_Selected extract_
━━━━━━
A couple of markers

Jonathan Freedland wonders why did the 1918 Flu disappear from the collective memory so swiftly?

Look around almost any British town or village and you will see a war memorial, usually first built to honour the fallen of 1914 to 1918. But scour this country and the rest of the world, and you will struggle to find more than a couple of markers for the event that, globally and at the time of the war’s end, took many more lives. The first world war killed some 17 million people, but the “Spanish” flu that struck in 1918 infected one in three people on the planet – a total of 500 million – leaving between 50 million and 100 million dead. The number of dead was so much greater and yet, as the leading historian of that pandemic, Laura Spinney, writes, “there is no cenotaph, no monument in London, Moscow or Washington DC” for any of them. The great writers of the age, the Hemingways and Fitzgeralds, all but ignored the plague that had descended.
━━━━━━
_What you need to do_
**1)** Return the words of the 1918 flu passage starting at "Look around almost" and ending at "that had descended.", copied exactly.
**2)** Please say how many people the 1918 flu passage says the first world war killed.
━━━━━━
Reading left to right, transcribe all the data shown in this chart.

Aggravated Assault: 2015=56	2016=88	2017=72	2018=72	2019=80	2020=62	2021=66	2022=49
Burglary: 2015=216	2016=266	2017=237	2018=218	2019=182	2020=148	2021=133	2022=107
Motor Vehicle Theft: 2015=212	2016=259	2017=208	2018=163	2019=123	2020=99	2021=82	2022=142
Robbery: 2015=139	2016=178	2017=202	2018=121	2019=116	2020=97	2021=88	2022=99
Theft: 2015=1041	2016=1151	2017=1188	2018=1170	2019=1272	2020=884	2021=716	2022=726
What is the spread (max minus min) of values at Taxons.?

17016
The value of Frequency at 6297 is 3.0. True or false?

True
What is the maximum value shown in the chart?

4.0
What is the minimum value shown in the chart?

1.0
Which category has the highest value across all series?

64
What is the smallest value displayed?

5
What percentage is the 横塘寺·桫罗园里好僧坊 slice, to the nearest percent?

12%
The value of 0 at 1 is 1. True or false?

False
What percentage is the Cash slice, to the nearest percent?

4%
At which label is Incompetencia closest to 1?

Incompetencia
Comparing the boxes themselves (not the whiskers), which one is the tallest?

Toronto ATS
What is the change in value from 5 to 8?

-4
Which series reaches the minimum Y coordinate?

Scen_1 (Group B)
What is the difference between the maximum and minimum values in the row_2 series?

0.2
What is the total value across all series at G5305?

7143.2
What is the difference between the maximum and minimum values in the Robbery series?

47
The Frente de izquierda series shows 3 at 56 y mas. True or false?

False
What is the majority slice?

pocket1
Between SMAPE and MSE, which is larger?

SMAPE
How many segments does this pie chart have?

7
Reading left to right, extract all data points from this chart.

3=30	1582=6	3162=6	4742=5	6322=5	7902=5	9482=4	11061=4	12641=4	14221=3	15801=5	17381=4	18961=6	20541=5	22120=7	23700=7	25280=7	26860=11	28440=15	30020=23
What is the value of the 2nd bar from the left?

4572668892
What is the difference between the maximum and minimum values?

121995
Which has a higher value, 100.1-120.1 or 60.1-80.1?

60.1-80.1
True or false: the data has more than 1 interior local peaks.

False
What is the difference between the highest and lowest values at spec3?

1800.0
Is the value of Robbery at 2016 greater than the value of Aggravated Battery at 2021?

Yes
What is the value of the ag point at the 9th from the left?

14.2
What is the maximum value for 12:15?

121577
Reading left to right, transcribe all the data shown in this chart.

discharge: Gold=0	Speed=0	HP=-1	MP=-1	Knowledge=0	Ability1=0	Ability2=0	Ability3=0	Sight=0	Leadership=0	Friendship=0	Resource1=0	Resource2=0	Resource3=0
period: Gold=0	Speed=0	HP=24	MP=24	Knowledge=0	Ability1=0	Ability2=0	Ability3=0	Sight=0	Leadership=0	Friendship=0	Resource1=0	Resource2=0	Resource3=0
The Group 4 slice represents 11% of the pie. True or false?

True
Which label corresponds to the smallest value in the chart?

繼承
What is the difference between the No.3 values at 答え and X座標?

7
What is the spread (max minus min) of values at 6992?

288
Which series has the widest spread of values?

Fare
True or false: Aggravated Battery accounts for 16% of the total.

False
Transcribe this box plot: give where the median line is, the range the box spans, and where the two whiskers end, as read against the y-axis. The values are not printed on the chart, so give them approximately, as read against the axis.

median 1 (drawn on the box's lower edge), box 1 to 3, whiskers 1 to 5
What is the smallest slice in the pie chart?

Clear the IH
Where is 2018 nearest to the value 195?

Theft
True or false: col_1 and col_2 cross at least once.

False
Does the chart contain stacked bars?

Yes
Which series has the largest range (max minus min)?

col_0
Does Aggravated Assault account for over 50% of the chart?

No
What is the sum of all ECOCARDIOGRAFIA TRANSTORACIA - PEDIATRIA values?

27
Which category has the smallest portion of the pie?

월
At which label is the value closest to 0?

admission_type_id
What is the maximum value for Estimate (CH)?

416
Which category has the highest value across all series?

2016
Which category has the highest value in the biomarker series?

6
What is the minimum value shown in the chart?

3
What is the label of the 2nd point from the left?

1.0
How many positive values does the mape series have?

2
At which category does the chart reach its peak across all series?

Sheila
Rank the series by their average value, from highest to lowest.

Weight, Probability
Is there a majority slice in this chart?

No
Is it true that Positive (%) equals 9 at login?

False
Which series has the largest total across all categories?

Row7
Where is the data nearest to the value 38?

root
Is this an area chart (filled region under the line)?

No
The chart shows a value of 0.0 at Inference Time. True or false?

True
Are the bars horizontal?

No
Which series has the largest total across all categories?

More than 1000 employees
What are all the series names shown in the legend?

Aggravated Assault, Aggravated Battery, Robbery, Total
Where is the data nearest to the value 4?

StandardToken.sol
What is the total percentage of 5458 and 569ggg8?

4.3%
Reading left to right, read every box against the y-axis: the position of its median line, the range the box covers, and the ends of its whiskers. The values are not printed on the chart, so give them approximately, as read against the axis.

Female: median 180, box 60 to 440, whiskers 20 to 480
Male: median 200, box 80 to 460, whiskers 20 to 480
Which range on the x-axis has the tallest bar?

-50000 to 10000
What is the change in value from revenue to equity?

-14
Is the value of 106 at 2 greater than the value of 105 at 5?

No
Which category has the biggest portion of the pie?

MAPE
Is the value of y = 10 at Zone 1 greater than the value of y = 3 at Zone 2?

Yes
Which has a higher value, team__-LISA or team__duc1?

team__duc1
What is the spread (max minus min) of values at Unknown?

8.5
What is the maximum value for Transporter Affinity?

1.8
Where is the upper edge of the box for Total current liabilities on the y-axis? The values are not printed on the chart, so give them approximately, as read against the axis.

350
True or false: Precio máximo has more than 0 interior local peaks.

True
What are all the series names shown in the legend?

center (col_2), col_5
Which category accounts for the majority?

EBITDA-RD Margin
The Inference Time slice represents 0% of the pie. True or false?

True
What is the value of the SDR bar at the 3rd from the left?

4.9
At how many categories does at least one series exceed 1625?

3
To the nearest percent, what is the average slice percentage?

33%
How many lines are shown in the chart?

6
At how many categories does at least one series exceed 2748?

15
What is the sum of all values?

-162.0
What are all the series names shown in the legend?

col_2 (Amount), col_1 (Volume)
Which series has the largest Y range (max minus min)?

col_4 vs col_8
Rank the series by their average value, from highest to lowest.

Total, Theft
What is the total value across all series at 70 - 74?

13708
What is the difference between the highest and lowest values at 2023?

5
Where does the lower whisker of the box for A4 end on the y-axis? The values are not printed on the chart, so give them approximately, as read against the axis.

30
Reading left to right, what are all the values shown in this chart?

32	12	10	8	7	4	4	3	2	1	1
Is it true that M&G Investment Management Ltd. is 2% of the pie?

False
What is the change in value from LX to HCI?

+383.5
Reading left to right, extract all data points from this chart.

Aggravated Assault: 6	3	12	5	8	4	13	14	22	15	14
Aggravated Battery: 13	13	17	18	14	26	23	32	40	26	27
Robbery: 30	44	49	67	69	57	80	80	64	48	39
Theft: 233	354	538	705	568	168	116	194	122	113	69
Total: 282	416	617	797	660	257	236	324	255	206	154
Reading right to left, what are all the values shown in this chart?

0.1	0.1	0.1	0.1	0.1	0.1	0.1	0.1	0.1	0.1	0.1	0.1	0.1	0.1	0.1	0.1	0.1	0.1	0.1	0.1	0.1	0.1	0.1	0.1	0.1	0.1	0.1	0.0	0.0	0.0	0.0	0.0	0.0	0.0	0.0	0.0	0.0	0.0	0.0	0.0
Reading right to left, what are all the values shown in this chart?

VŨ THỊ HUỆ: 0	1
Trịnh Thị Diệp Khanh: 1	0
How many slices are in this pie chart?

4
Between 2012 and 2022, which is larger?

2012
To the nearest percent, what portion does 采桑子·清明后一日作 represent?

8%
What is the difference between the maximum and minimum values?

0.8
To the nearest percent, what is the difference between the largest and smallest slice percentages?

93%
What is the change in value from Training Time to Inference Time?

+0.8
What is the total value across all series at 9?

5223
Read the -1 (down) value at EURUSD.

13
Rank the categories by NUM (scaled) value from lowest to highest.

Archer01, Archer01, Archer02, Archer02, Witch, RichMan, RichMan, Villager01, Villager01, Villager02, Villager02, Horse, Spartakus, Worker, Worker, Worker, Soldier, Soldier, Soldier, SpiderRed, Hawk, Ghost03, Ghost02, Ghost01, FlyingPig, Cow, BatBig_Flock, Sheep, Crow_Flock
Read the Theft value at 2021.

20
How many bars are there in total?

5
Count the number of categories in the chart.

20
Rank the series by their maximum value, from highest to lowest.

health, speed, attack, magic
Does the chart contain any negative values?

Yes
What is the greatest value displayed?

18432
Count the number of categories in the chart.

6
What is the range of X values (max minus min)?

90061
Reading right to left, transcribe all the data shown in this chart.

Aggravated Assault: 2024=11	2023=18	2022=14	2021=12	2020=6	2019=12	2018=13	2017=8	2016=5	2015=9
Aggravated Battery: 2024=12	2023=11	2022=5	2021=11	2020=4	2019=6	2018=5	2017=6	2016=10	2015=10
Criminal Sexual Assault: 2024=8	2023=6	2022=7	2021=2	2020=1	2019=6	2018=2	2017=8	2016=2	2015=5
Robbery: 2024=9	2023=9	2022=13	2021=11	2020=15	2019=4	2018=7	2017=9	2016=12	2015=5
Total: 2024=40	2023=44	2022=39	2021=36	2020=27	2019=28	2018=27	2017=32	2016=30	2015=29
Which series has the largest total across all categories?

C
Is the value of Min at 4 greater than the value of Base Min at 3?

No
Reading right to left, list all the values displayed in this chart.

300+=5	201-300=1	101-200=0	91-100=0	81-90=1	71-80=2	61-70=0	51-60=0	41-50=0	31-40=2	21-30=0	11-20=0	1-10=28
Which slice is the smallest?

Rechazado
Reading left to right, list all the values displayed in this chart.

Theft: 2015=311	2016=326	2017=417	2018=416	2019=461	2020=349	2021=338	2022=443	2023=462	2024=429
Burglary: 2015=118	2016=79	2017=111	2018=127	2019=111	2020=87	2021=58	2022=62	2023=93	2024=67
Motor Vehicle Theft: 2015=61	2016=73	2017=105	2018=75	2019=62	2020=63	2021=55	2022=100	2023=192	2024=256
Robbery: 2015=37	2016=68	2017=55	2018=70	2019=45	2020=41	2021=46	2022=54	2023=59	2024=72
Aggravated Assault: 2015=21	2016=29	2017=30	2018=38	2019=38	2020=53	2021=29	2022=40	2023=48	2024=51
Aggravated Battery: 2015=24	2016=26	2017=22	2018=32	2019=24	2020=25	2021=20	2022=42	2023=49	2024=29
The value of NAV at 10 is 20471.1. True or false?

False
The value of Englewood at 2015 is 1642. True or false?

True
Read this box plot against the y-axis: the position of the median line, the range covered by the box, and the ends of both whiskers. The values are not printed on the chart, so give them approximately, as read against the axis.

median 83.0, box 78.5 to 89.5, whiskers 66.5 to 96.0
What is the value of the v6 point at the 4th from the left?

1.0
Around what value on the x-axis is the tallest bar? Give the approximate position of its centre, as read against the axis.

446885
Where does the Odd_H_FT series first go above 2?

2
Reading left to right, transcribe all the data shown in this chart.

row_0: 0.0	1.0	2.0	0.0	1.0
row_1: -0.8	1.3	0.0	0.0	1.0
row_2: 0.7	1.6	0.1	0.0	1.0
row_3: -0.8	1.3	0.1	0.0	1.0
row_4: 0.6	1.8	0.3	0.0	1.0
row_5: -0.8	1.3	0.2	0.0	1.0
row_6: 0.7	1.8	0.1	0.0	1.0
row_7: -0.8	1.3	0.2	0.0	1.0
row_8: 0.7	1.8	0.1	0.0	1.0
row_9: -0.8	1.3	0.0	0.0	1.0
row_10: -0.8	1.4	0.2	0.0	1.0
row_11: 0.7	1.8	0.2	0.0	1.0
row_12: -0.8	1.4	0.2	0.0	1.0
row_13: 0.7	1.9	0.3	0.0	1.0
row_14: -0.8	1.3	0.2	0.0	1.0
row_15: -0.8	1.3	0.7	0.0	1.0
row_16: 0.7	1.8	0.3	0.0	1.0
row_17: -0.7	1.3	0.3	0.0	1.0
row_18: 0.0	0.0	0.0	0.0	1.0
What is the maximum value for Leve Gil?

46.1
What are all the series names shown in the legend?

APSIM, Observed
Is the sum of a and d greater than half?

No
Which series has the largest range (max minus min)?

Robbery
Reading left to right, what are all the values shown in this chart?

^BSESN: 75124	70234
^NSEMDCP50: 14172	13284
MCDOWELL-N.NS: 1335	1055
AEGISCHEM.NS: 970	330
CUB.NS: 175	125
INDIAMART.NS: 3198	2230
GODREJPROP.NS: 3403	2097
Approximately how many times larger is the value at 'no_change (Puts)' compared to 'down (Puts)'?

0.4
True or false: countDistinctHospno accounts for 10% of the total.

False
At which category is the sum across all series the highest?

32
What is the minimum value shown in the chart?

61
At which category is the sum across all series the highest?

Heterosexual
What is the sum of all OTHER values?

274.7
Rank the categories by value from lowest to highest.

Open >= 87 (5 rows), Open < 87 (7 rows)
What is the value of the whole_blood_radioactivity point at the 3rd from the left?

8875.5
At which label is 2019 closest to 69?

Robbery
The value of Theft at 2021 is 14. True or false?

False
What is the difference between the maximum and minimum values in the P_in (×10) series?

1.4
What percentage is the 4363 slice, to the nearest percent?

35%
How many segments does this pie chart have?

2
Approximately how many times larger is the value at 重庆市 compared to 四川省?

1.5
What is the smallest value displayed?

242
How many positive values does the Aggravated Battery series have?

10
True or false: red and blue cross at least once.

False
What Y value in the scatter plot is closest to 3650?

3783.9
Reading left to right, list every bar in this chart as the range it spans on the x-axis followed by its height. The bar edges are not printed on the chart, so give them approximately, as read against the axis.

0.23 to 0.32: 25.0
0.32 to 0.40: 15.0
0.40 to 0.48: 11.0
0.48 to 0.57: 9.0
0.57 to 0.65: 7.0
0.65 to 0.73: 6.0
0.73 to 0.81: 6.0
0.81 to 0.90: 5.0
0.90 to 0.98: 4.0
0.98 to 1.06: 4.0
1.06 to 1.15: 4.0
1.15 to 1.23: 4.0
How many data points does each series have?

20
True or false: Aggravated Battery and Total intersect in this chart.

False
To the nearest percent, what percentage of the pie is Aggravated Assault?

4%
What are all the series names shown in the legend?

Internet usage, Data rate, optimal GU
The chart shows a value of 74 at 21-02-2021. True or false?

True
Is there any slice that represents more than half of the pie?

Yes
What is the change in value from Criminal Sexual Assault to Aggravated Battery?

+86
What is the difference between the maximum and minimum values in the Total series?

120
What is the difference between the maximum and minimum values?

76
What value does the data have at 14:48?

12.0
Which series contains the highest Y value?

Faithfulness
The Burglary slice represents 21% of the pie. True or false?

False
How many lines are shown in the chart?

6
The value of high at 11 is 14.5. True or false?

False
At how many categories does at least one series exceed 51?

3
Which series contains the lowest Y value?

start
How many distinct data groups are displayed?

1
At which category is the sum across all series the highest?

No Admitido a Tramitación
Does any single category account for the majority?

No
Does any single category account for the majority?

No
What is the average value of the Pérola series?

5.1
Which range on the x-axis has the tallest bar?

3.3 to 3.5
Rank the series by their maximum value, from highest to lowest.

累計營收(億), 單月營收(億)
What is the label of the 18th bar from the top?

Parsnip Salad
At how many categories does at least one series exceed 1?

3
━━━━━━
_Answers for each item_
**1)**
Look around almost any British town or village and you will see a war memorial, usually first built to honour the fallen of 1914 to 1918. But scour this country and the rest of the world, and you will struggle to find more than a couple of markers for the event that, globally and at the time of the war’s end, took many more lives. The first world war killed some 17 million people, but the “Spanish” flu that struck in 1918 infected one in three people on the planet – a total of 500 million – leaving between 50 million and 100 million dead. The number of dead was so much greater and yet, as the leading historian of that pandemic, Laura Spinney, writes, “there is no cenotaph, no monument in London, Moscow or Washington DC” for any of them. The great writers of the age, the Hemingways and Fitzgeralds, all but ignored the plague that had descended.

**2)** Some 17 million people.